Page-level text extractions
Segment Open
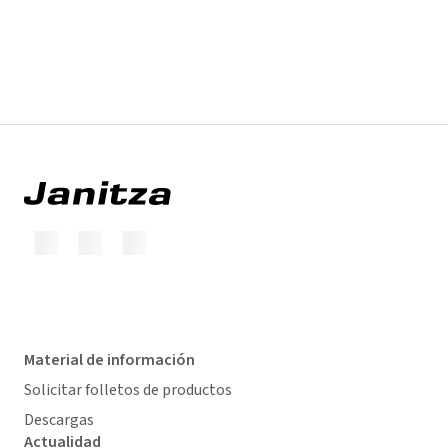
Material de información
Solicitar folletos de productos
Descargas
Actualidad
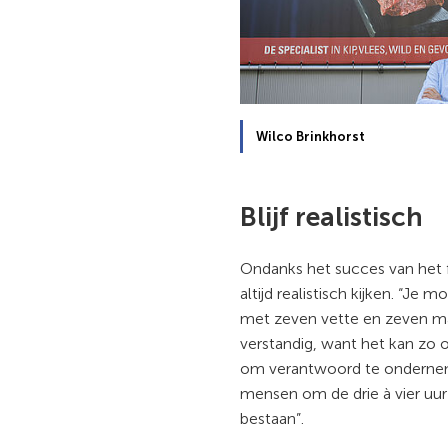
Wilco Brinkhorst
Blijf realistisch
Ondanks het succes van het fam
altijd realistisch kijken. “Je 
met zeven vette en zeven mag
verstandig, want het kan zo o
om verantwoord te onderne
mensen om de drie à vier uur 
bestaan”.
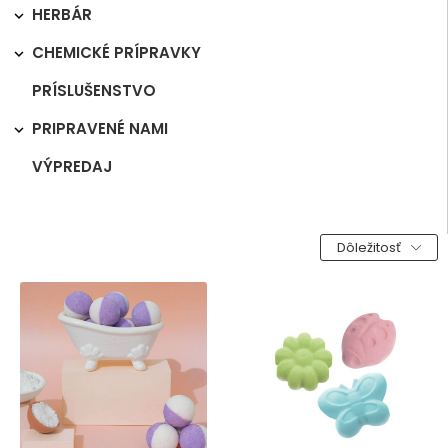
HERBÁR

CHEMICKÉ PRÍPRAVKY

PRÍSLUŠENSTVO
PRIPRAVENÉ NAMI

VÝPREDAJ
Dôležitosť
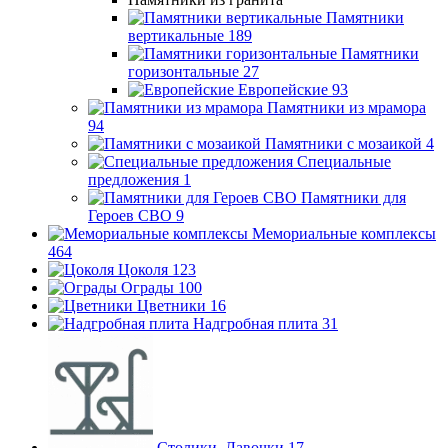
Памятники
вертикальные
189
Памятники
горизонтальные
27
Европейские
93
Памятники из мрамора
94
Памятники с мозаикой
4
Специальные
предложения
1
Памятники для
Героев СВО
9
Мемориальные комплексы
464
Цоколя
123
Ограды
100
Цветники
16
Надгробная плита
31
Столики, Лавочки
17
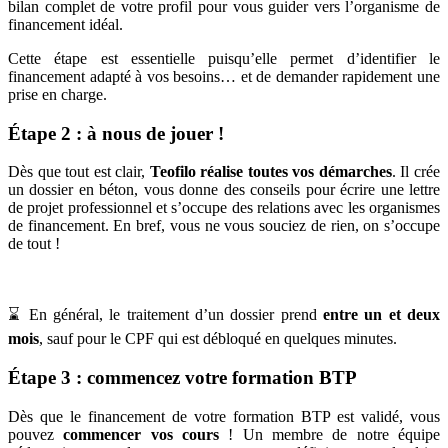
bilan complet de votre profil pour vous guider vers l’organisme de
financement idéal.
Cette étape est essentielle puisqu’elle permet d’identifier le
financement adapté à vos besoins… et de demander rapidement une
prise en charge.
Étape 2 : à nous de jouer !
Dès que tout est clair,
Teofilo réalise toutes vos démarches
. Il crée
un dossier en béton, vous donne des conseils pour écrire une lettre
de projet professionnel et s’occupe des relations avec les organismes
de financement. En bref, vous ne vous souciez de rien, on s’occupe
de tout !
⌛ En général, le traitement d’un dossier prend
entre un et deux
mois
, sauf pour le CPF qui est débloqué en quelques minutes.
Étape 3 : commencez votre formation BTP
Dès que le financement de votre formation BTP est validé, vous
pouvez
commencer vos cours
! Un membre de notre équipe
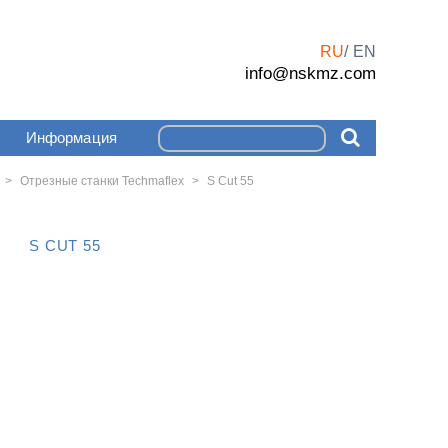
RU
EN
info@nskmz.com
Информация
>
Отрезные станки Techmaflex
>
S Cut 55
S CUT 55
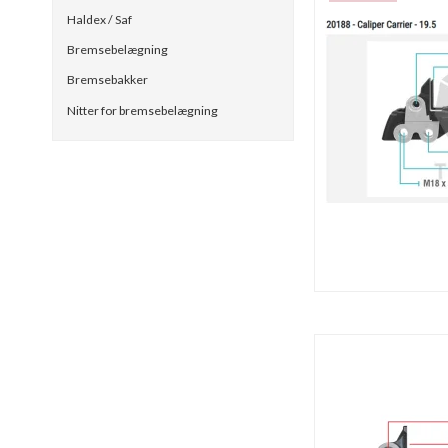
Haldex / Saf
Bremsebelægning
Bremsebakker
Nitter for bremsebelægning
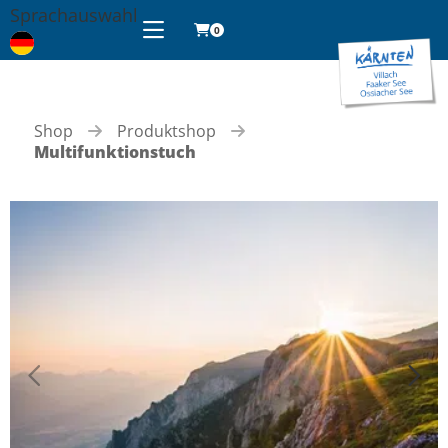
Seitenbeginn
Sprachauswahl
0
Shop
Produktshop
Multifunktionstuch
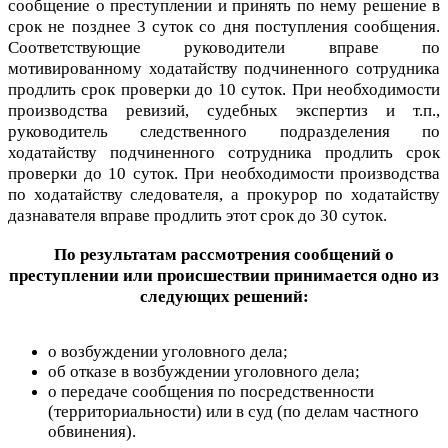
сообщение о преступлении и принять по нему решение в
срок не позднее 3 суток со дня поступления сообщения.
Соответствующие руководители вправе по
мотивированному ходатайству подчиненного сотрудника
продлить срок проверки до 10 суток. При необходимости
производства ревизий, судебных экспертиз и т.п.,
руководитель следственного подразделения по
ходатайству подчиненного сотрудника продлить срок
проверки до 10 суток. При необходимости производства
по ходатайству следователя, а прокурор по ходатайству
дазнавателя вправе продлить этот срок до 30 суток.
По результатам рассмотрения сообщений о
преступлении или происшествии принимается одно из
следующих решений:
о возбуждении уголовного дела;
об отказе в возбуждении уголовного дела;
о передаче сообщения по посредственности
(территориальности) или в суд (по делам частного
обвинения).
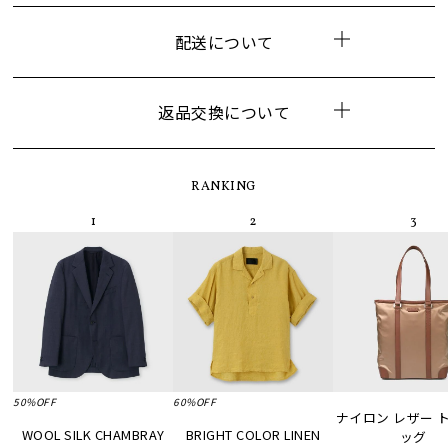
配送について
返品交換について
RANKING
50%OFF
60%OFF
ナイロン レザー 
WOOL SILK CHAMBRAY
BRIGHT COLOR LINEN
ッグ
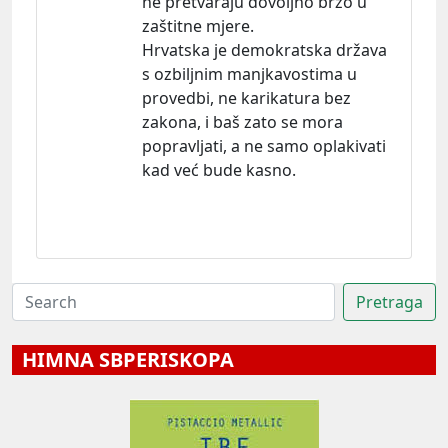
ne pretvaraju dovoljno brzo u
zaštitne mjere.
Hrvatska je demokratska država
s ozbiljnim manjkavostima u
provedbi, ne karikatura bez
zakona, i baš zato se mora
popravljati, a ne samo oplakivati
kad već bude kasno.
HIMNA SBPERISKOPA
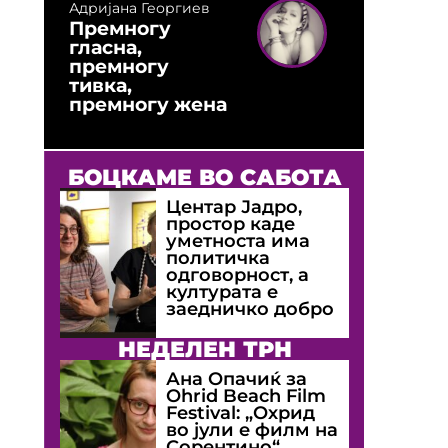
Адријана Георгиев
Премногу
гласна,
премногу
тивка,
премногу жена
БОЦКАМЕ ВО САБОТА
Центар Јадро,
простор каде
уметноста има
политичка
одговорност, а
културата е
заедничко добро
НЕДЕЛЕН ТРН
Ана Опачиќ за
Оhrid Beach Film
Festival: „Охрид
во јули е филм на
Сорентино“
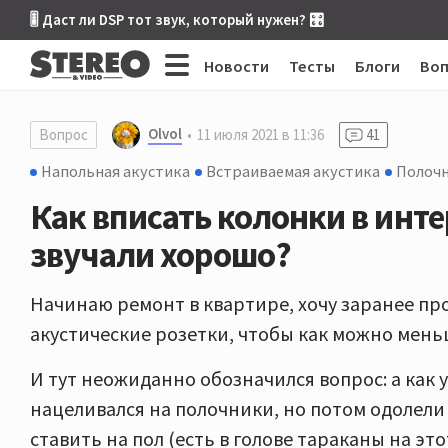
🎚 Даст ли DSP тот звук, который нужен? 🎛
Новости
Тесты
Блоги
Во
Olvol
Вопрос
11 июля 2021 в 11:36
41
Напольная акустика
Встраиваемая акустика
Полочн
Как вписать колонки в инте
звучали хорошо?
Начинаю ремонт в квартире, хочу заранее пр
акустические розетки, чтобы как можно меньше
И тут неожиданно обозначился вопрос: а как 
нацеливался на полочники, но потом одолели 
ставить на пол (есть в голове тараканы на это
Segment Closed
Segment Open
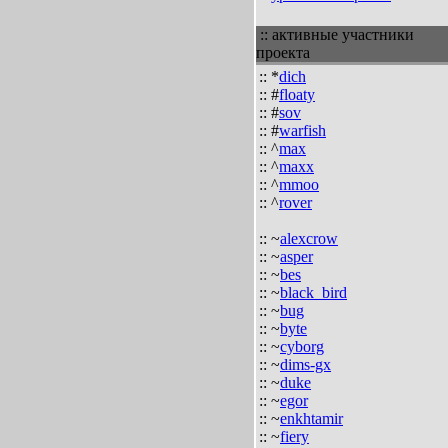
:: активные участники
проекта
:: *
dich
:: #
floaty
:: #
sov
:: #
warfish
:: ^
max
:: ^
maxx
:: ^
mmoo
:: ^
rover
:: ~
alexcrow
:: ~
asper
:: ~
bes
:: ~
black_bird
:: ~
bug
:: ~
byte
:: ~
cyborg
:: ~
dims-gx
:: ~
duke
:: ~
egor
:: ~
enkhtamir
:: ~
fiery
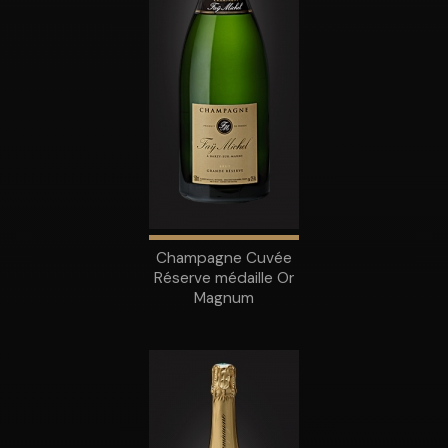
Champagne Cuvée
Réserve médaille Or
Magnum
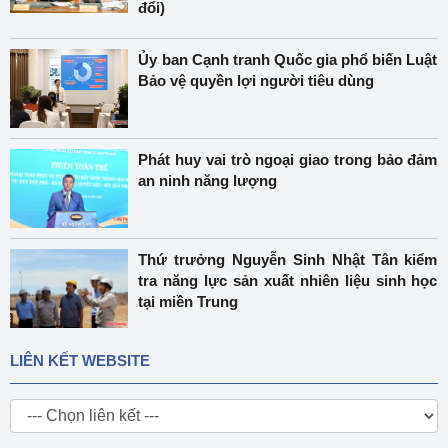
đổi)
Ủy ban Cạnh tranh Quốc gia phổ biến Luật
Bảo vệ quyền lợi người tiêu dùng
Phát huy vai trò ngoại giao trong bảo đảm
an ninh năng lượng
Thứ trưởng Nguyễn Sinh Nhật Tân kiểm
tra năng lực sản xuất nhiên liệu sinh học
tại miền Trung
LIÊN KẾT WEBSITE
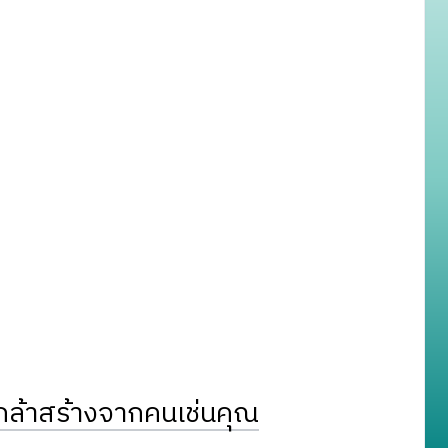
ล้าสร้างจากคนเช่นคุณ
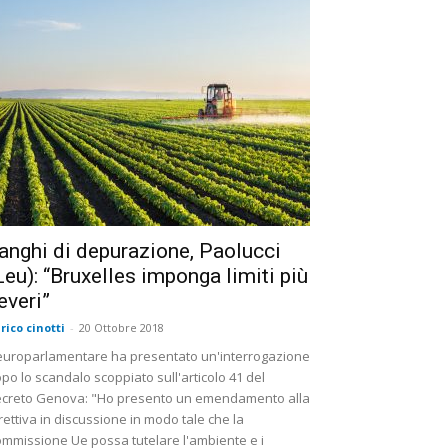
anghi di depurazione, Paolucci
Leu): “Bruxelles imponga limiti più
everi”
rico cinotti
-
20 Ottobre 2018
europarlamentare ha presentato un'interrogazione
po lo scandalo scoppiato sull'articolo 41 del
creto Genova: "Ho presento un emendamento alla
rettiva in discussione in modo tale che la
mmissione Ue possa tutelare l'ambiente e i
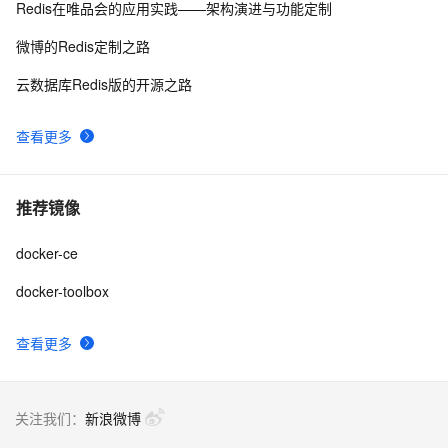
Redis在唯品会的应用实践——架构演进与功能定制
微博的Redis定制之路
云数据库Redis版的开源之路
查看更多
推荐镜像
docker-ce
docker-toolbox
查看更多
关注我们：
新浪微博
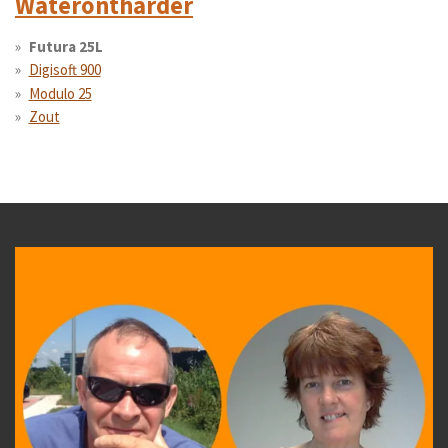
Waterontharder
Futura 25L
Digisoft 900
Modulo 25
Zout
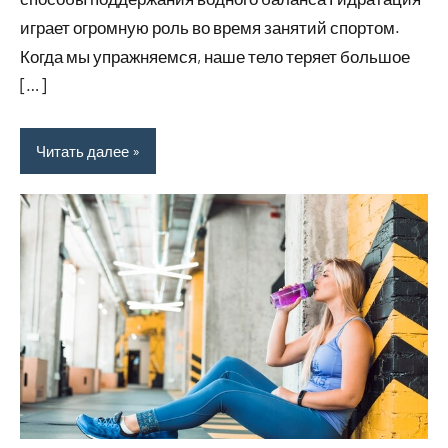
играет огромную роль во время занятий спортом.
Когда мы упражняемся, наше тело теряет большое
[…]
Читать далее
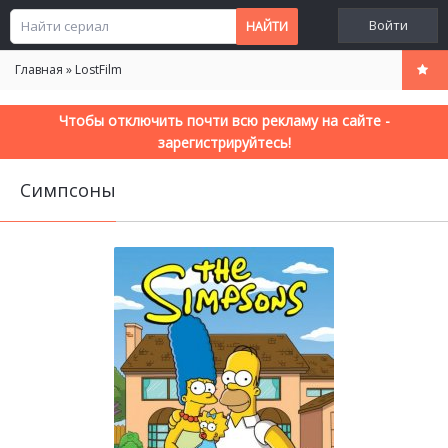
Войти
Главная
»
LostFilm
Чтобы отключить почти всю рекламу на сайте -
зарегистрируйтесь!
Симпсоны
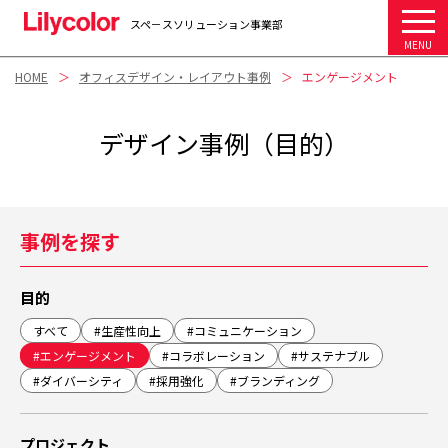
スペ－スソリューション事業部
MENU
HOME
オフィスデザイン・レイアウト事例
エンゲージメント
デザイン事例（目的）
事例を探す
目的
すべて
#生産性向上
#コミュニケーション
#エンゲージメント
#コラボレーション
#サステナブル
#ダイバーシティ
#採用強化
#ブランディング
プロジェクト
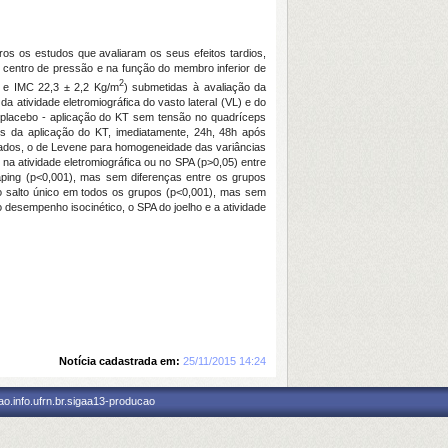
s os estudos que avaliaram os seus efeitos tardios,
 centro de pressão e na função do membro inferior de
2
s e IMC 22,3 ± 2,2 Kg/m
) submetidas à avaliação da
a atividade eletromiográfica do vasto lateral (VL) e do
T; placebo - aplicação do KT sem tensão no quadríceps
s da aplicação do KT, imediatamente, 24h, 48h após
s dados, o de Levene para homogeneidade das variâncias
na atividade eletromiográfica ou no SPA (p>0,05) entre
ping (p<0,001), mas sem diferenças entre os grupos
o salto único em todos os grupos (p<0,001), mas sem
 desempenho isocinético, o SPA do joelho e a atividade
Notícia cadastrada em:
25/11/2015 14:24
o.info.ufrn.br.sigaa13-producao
Segment Closed
Segment Open
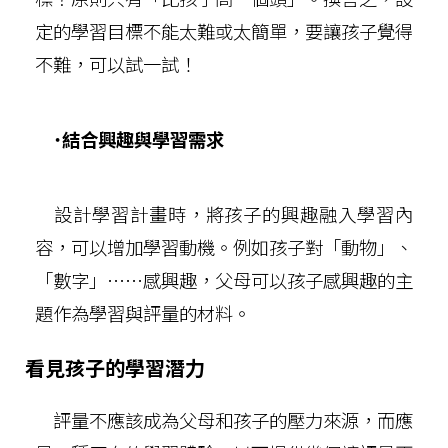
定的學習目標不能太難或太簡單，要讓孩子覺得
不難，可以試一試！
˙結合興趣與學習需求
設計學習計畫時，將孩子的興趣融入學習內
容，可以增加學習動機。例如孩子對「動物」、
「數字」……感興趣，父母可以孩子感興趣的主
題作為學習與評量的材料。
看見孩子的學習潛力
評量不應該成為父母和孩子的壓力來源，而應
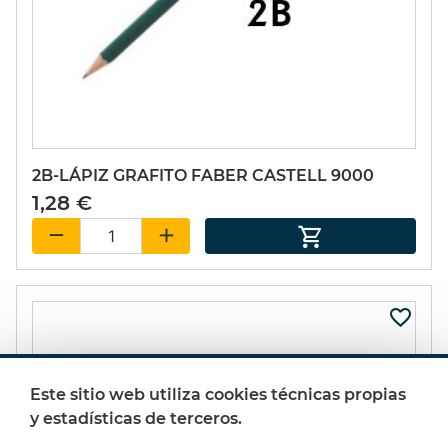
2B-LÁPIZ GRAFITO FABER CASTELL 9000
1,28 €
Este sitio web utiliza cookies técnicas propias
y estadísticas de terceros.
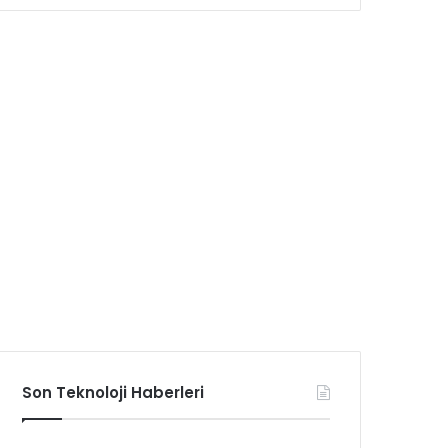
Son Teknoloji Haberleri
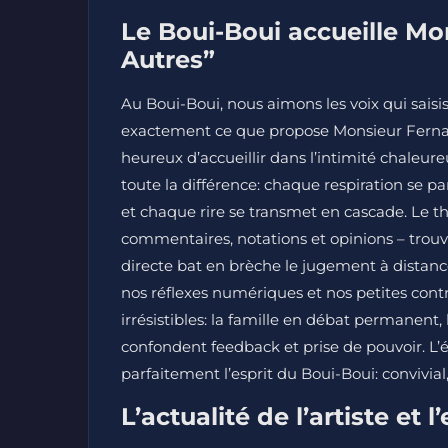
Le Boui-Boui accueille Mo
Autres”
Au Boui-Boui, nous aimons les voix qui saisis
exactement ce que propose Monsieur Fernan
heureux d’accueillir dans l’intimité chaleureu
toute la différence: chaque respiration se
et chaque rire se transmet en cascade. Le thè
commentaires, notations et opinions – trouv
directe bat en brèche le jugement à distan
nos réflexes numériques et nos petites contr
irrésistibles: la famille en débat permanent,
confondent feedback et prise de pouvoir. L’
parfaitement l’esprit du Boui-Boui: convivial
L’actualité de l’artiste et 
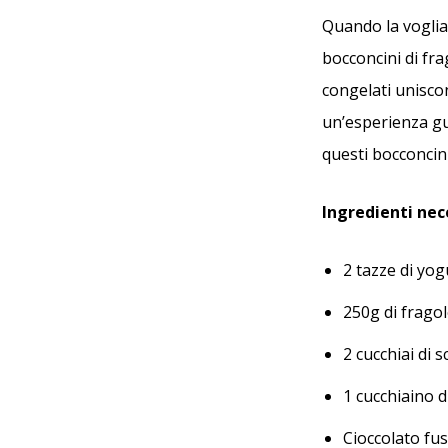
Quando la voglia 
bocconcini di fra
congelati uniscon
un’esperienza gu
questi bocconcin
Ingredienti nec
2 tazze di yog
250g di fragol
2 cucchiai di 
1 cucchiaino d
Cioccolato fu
Segment Closed
Task directions
For this exercise, copy every line of the data that holds "срок".

Task response
срок не позднее 3 суток со дня поступления сообщения.
продлить срок проверки до 10 суток. При необходимости
ходатайству подчиненного сотрудника продлить срок
дазнавателя вправе продлить этот срок до 30 суток.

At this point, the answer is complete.